Soft Drinks: Sports & energy drinks
Red Bull
Red Bull has a formula that works. The line-drawn visual style of its ads has been around since the 1990s, as has its ‘gives you wiiiings’ slogan.
But the category it practically birthed has changed since then. It has a major rival in Monster, and a slew of challenger brands.
Its 2023 ad sticks to the format (this time with a skateboarding hound) albeit with a nod to the new environment and its recent NPD: “Who says you can’t teach an old dog new tricks?”
Soft Drinks: Squashes & Cordials
Ribena
The brand fields “regular requests to bring the berries back on air” it claims, and in its 85th anniversary year, it decided to capitulate.
The brand mascots haven’t been used since 2014 but return as mischievous and fun-loving as ever, catapulting themselves on to a farmer’s truck en route to the pulping facility.

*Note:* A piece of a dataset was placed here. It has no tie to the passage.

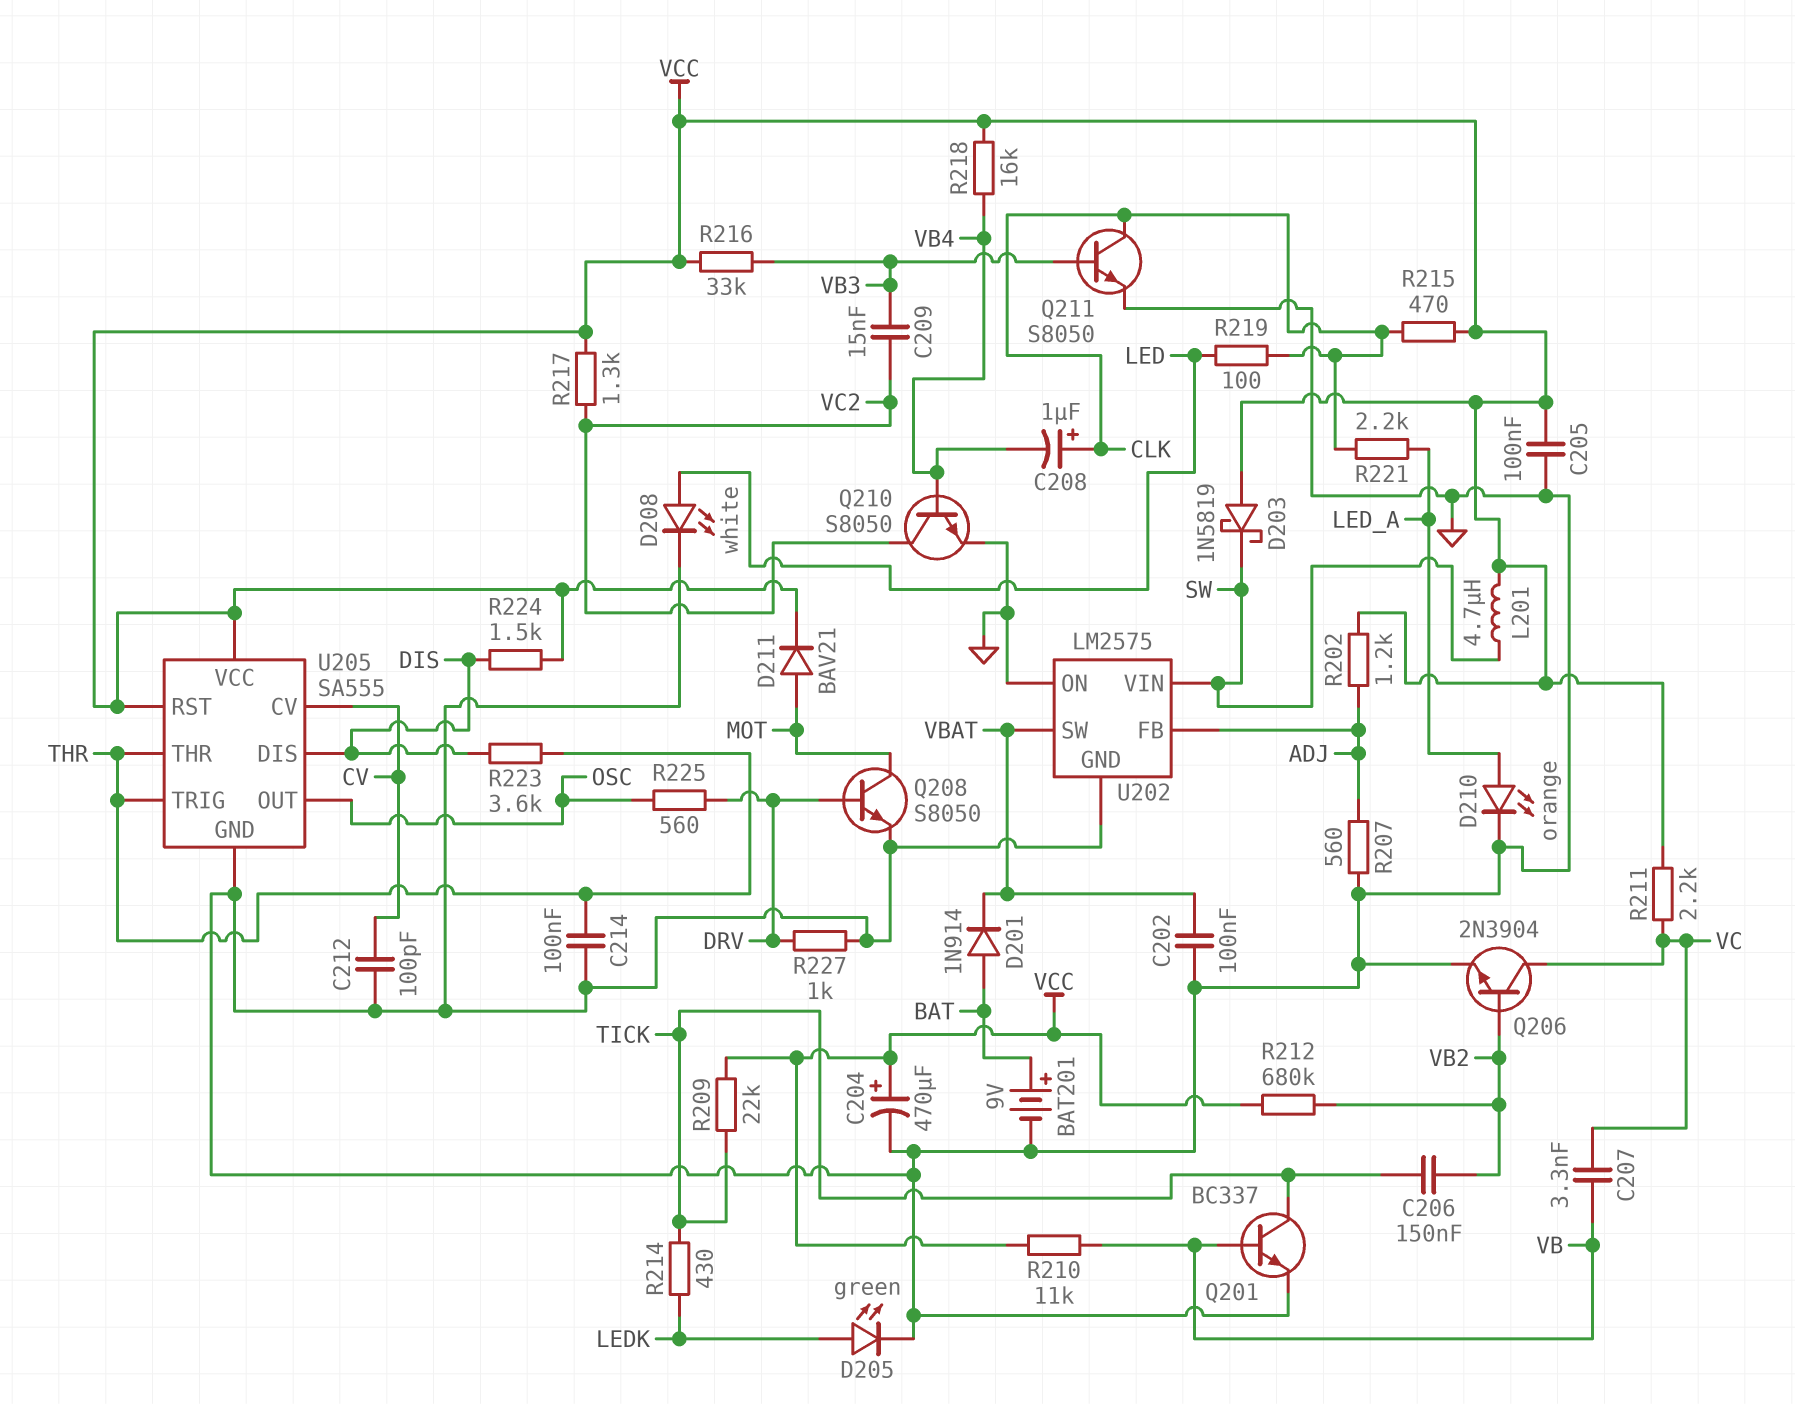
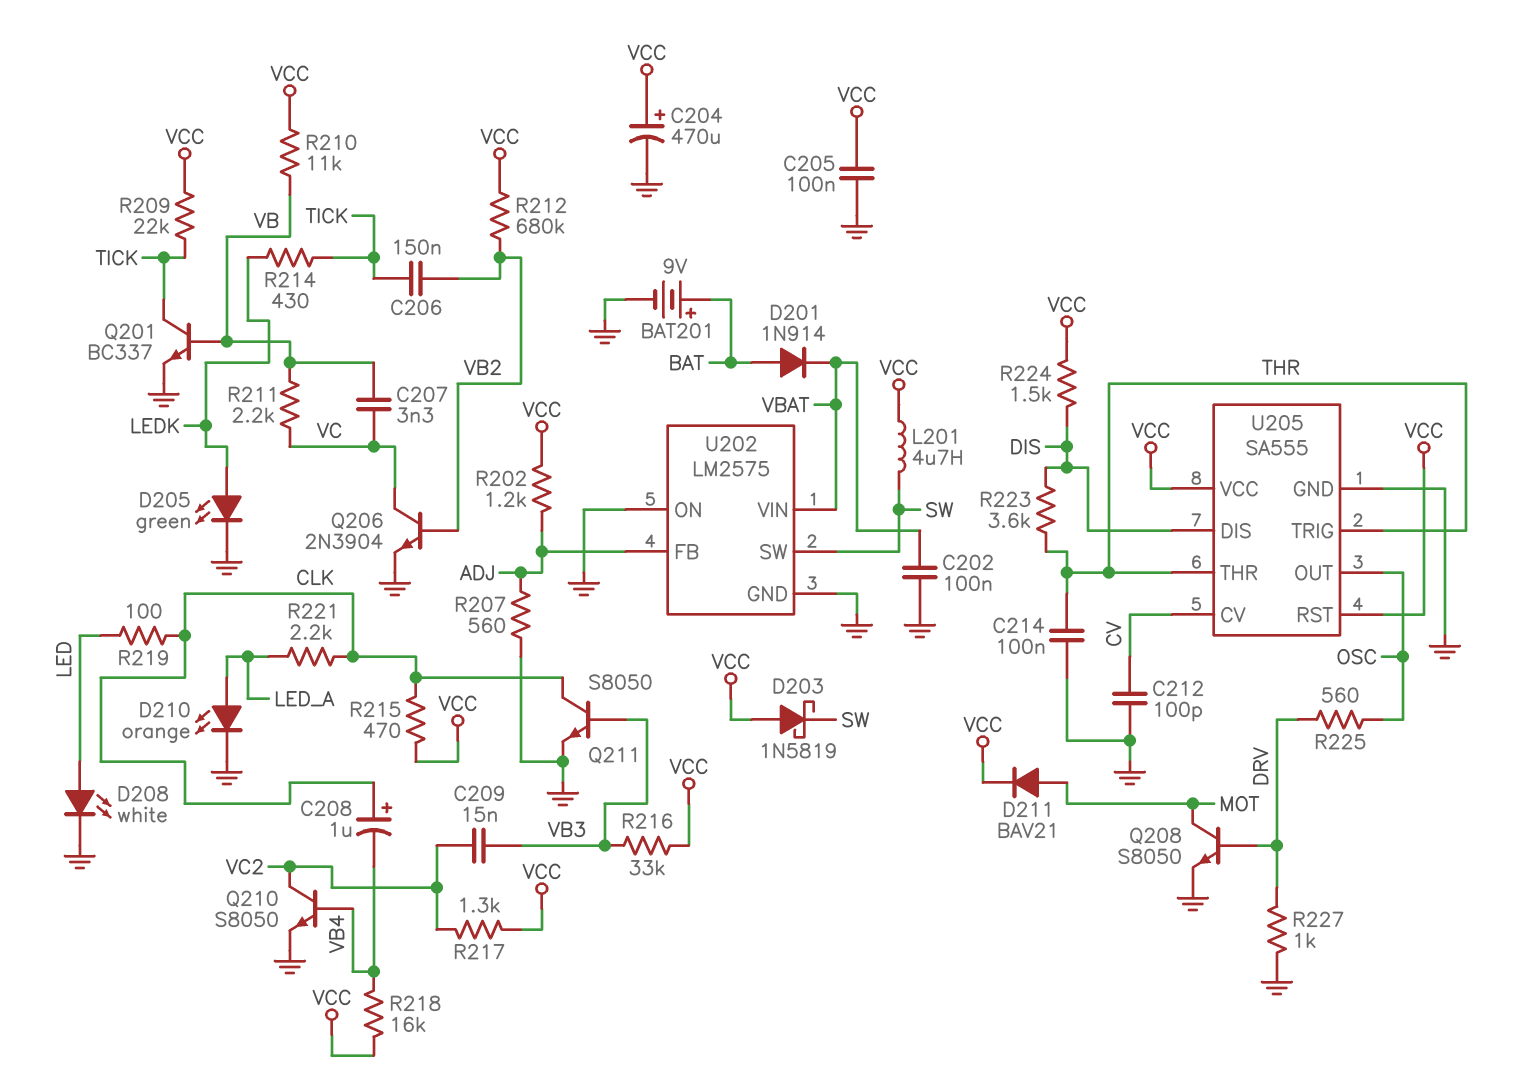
R211: 2.2k (VC, VCC) -> 2.2k (VB, VC)
U202 pin SW: VBAT -> SW
U202 pin VIN: SW -> VBAT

In the 30-second ad – part of a £5m ‘Summer of Fun’ drive – we hear the blackcurrants are grown in Britain and contain lots of vitamin C. Berry good.
Soft Drinks: Water
Evian
Tennis players still hurl water bottles in frustration, but less commonly at Wimbledon, with its focus on etiquette. Which must disappoint the likes of Evian, who would surely kill for a branded bottle snapped ricocheting off a startled umpire’s bonce on the back pages.

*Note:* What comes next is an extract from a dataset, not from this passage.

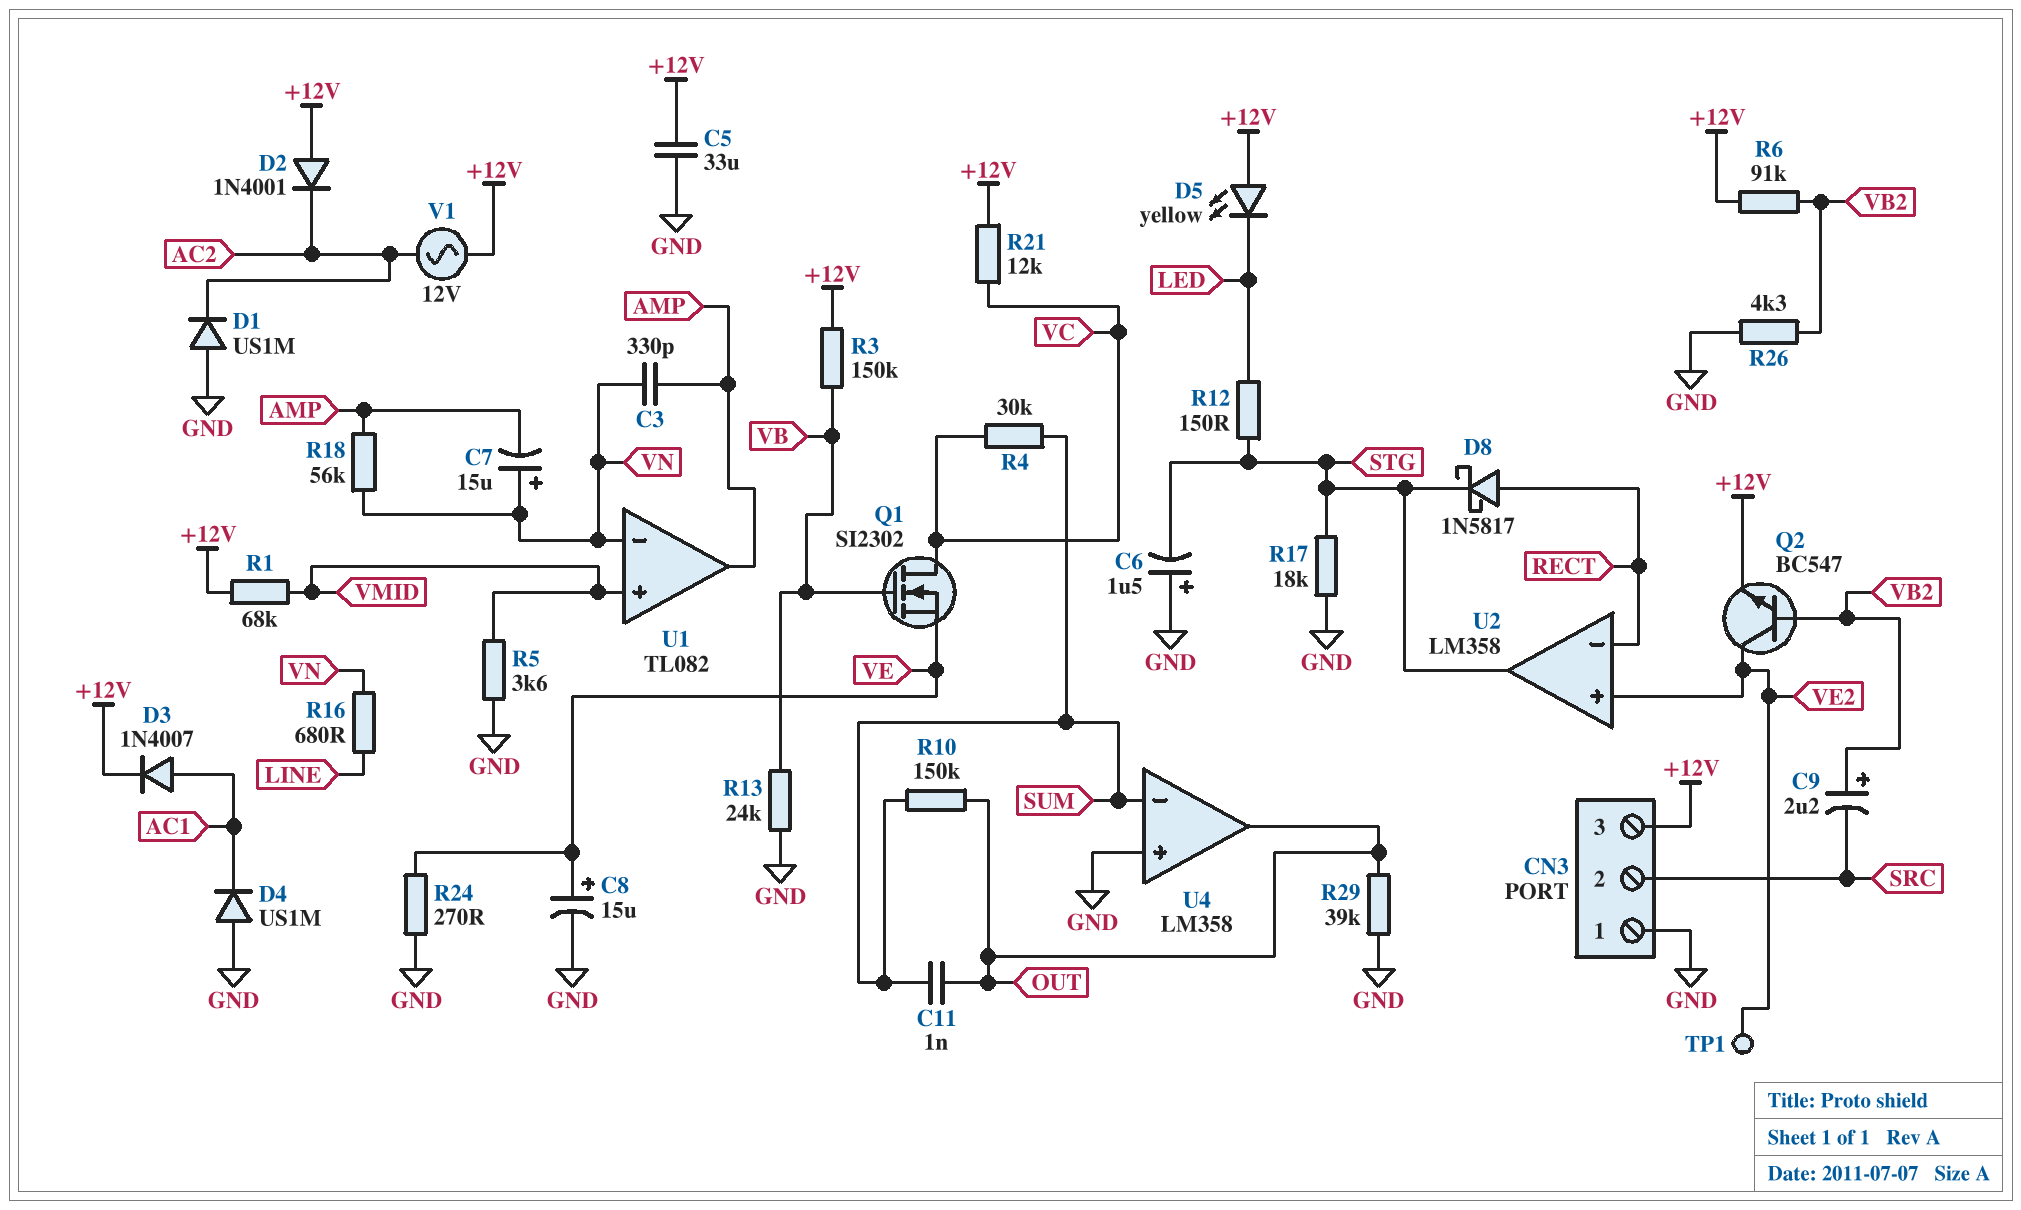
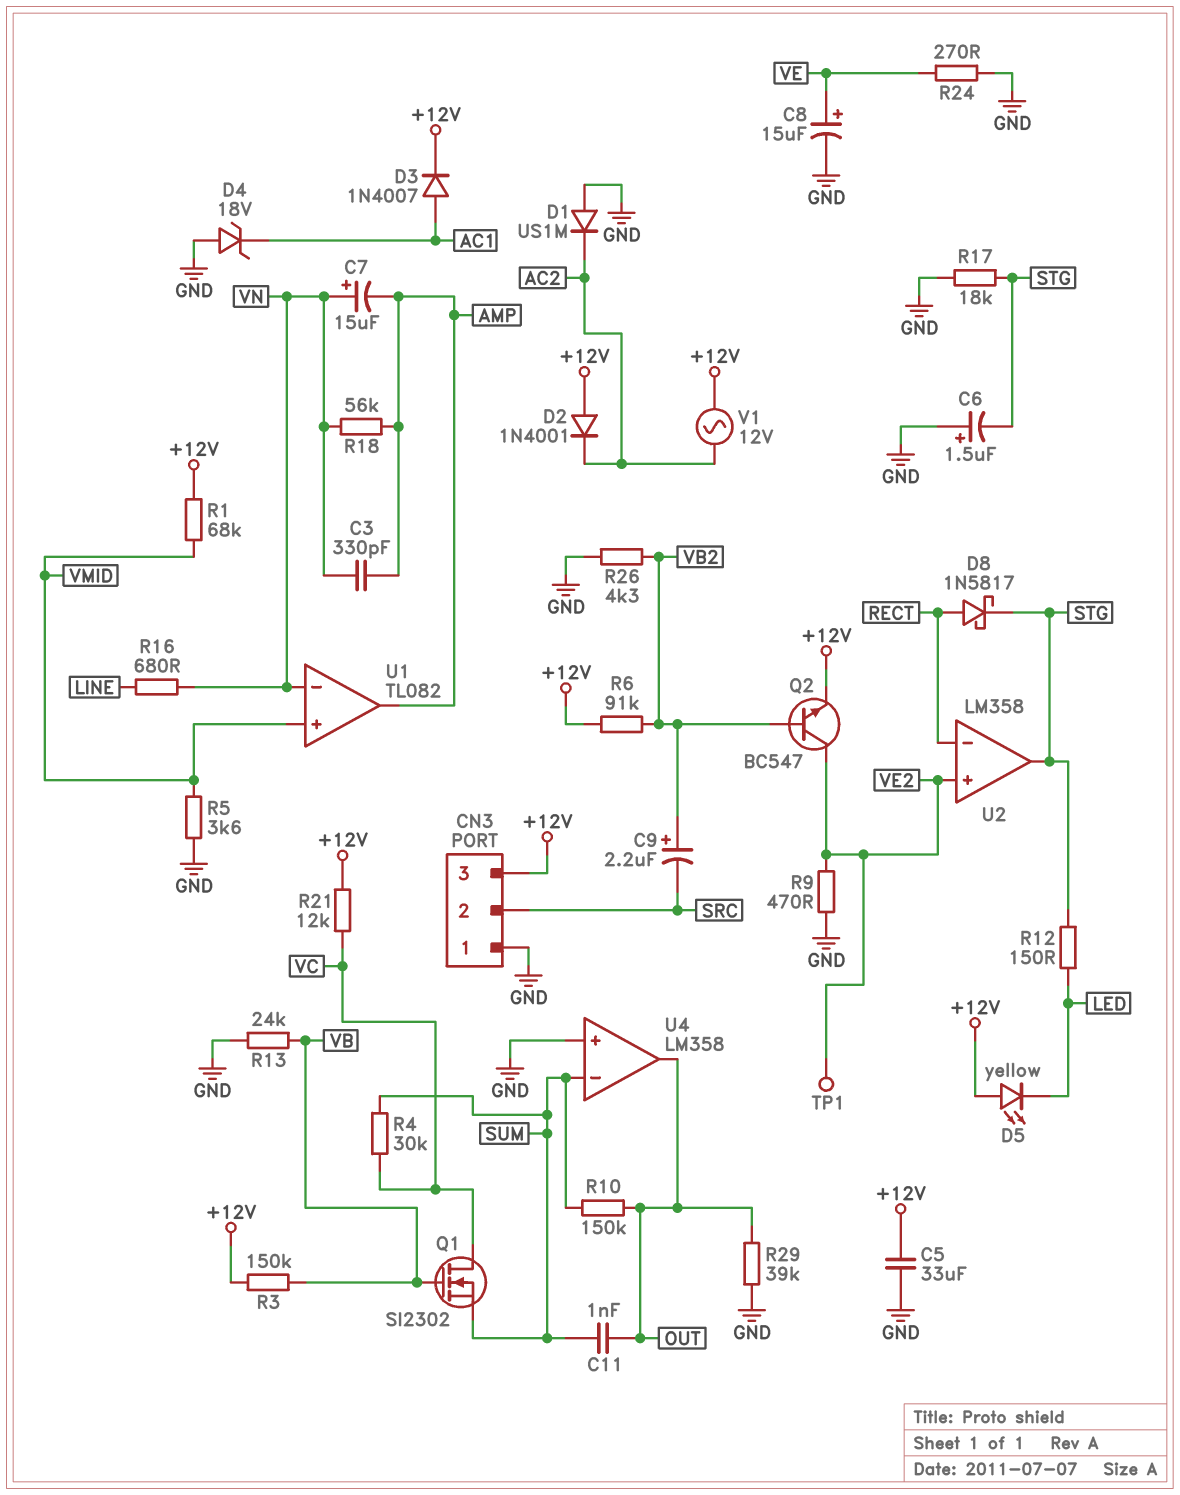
D4: diode US1M (A GND, K AC1) -> zener 18V (A GND, K AC1)
Q1: NMOS SI2302 (G VB, D VC, S VE) -> NMOS SI2302 (G VB, D VC, S SUM)
R9: none -> 470 (GND, VE2)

So how to stand out (especially in a year without Rafael Nadal and his bottle arranging ritual)? An on-court refillable water system, from which players filled their bigger-logoed, reusable bottles. Smart.
Spreads
Lyle’s Golden Syrup
Being a brand synonymous with an ‘occasion’ can be a blessing and a curse. What if those occasions tail off, or you want to break through a ceiling in sales? Lyle’s is a major player in baking – but with the lockdown boom over and GBBO feeling tired, what now?
The brand worked to break out of the category this year in an ambitious bid to become a toast topping. The ads are somewhat trippy and a lot of fun. Much like a morning featuring that much sugar might be.